- _Problem requirements_: Go through the material and return every line that contains the string "left".

BEGIN

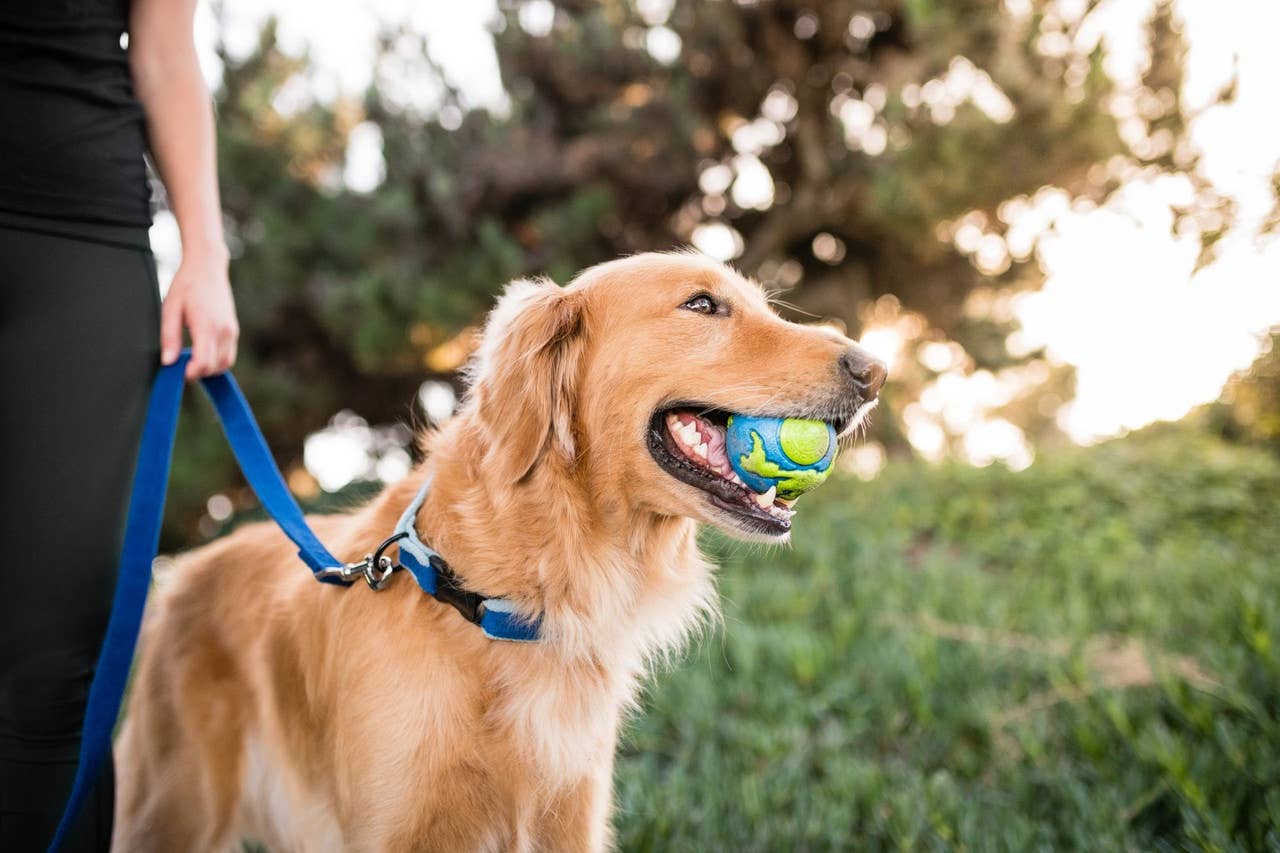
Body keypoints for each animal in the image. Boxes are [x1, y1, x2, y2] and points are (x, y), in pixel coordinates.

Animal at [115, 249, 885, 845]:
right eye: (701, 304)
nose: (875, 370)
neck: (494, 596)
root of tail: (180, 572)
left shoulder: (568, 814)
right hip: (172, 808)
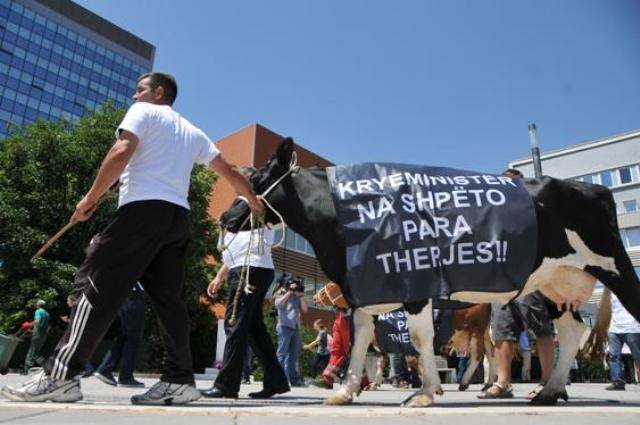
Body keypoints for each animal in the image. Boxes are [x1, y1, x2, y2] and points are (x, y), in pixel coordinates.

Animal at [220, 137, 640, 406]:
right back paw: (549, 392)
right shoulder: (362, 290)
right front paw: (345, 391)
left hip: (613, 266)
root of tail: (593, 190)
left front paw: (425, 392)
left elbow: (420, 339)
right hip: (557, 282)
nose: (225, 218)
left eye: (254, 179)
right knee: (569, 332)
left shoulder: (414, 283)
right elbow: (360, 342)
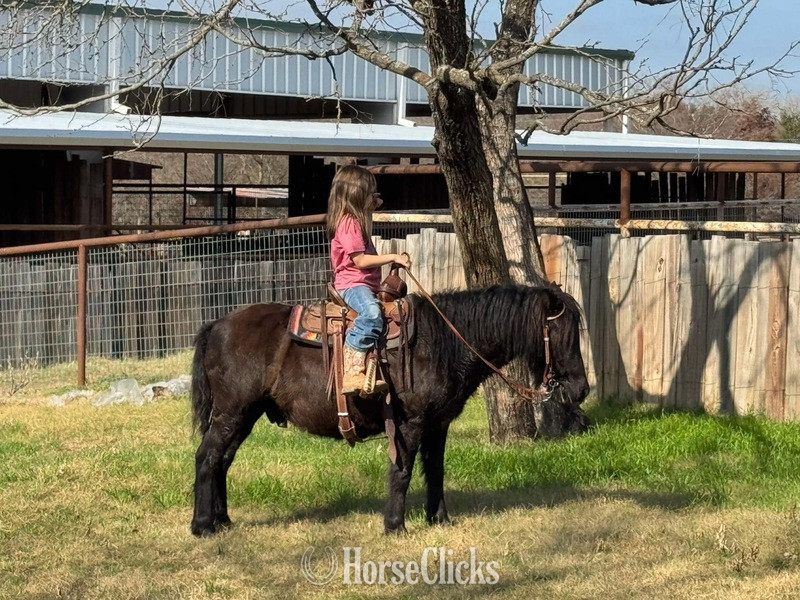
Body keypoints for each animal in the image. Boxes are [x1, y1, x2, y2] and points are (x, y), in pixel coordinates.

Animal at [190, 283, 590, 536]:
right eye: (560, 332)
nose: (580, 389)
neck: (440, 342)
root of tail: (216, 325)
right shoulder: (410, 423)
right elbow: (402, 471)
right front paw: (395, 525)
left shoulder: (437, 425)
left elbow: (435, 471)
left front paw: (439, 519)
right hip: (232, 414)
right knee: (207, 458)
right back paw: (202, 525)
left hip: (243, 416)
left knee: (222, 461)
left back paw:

END

- _Answer to this task_:
left shoulder: (568, 814)
left hip: (613, 266)
left front paw: (425, 392)
left elbow: (420, 339)
left eye: (254, 179)
left shoulder: (414, 283)
left shoulder: (437, 425)
left elbow: (435, 471)
left front paw: (439, 519)
left hip: (243, 416)
left knee: (222, 461)
left back paw:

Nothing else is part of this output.